わかりやすい情報提供は浸透していない

 01, 2016 05:00
 知的障がい者一人一人に合った情報提供の必要性について、今まで考慮されることは少なかった。
 特別支援教育や事業所等の関係機関において、別々に工夫がなされるのみであった。
 それが社会全体において認識されてこなかった。
 以下、内浪文子氏の論稿からの引用だ。
 内浪文子氏の論稿の第6回目として紹介する。



【引用はじめ】

2015.07.28 Tue
知的障害者への情報提供――わかりやすい情報提供の実現に向けて
打浪文子 / 障害学
http://synodos.jp/welfare/14700/2

知的障害者に対する情報提供の現状

 日本では知的障害者向けのわかりやすい情報提供はそれほど浸透していません。
 1990年代より、知的障害児・者の親の会である(福)全日本手をつなぐ育成会を中心とした出版社や有志によって、知的障害者が読むことを前提とした生活や権利に関する「わかりやすい」ブックレット等が作成されてきました(注3)。
 この他には国内の実践が少ないのが現状です。

(注3) 近畿視覚障害者情報サービス研究協議会LL ブック特別研究グループが、2008年に国内のLLブックをまとめたリストを作成しています。
 決して総数は多くありません。
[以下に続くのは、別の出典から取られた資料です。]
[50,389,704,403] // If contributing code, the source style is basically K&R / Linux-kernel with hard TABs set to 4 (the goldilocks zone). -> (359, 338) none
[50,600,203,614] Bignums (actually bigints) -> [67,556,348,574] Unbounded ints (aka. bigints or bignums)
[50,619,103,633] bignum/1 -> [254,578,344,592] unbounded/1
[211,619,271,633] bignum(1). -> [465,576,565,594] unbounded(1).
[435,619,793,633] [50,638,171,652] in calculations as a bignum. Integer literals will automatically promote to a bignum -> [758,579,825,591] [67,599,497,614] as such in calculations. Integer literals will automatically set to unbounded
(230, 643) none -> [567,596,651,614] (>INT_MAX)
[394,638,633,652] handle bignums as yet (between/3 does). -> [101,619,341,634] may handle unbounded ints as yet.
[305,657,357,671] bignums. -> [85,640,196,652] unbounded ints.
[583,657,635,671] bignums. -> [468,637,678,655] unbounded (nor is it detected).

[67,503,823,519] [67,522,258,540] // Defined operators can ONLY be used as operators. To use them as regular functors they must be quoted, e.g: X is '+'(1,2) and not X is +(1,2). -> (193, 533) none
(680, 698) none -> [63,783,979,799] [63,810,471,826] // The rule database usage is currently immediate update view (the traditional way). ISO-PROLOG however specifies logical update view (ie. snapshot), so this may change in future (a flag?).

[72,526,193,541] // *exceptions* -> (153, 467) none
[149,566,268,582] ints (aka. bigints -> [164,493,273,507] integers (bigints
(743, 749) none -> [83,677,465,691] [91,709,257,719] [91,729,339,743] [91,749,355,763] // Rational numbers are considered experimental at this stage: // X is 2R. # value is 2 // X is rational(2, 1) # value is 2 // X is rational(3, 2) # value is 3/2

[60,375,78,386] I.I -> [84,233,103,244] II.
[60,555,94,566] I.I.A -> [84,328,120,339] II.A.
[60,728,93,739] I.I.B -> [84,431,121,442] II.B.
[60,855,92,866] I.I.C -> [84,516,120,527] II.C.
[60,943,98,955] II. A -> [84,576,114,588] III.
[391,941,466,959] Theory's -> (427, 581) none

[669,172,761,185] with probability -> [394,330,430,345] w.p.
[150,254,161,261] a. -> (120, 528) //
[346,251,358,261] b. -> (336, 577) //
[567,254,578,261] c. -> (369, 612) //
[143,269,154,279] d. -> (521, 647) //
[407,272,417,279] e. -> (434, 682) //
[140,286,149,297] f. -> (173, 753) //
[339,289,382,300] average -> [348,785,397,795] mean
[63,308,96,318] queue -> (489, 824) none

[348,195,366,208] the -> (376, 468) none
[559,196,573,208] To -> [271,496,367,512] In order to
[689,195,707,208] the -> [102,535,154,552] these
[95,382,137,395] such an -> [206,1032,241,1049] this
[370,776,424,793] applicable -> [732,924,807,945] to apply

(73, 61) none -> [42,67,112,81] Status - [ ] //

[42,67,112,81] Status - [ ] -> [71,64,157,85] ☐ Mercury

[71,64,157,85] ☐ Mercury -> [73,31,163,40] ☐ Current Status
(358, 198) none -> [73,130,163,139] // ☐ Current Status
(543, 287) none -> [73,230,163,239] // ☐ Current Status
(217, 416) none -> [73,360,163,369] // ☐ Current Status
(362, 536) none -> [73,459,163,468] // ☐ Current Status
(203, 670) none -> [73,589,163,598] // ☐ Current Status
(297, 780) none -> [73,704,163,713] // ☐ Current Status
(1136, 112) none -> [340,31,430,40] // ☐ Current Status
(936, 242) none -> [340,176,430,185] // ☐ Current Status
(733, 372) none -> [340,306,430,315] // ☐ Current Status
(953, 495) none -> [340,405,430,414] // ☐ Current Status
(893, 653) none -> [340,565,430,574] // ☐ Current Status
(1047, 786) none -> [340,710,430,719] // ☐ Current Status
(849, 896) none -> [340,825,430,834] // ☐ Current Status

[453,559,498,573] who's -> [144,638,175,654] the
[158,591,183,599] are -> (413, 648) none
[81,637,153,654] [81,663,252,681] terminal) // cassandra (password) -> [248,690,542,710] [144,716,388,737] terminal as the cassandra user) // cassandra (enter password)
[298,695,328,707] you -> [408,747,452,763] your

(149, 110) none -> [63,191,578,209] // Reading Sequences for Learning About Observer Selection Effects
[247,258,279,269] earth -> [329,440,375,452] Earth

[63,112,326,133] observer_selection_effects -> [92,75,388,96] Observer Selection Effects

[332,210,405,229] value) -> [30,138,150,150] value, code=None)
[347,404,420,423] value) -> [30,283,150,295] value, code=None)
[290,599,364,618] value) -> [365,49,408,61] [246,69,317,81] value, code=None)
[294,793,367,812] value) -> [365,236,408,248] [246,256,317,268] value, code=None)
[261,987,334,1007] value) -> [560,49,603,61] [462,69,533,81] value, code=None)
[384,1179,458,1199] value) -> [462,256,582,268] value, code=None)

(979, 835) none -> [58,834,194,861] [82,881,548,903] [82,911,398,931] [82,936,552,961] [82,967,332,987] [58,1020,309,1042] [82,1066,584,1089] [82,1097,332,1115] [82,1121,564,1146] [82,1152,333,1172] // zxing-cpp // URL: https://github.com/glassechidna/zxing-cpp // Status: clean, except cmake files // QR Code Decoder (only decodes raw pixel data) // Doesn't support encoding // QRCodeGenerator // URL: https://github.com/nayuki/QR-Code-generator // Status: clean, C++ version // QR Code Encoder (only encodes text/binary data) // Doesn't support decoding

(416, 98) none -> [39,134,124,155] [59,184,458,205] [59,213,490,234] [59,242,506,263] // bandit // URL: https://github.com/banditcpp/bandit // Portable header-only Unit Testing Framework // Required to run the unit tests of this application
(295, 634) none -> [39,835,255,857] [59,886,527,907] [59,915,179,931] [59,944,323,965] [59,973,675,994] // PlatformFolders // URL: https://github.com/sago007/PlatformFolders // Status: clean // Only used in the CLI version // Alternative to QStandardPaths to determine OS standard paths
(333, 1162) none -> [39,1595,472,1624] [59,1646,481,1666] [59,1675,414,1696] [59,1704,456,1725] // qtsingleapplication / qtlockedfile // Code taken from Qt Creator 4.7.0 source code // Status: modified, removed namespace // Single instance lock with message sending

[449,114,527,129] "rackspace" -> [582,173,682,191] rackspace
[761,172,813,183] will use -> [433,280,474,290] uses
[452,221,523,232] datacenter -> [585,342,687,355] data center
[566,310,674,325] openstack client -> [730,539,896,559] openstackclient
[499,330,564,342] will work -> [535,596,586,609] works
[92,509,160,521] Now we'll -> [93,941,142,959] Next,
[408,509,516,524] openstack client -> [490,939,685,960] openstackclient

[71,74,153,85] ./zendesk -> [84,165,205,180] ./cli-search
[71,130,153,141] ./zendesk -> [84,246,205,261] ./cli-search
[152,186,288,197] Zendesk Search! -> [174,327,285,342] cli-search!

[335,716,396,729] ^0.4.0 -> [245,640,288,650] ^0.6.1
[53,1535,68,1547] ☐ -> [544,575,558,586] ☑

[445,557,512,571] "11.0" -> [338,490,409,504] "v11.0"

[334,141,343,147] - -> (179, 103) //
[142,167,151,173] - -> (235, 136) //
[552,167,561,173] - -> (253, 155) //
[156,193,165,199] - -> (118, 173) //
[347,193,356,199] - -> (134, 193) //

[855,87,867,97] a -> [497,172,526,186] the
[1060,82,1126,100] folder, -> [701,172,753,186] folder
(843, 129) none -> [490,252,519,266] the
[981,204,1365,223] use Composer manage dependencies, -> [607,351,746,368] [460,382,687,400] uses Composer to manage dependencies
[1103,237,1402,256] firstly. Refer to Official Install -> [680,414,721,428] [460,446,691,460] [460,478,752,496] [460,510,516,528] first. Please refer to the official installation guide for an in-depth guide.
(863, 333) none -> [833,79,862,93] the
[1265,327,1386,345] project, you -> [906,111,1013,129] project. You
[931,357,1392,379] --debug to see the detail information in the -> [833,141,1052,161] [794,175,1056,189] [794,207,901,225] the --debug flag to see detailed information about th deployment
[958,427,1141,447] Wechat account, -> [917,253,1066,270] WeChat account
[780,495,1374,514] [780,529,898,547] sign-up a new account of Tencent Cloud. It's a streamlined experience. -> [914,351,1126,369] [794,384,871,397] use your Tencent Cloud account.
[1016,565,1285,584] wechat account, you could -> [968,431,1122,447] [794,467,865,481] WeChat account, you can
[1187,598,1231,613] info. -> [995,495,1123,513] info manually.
「LL ブック・マルチメディアDAISYデイジー資料リスト」

【引用終わり】



 以上、知的障がい者用のブックレットの作成がなされてきた。
 しかし、この活用は限定的なものに過ぎない。
 どの程度の活用がなされてきたのか疑問だ。
 普及拡大の取り組みが不足してきた。
 結局、関係者にとってそうしたニーズの高まりがなかったからである。
 ブックレットの作成者とそれを取り巻く関係者の温度差が大きかった。
 ブックレットを生活の中でどう活用するかまで考慮する必要がある。
 そうした仕組みまで作って、普及拡大を図らなければ活用するまでにはいたらないのである。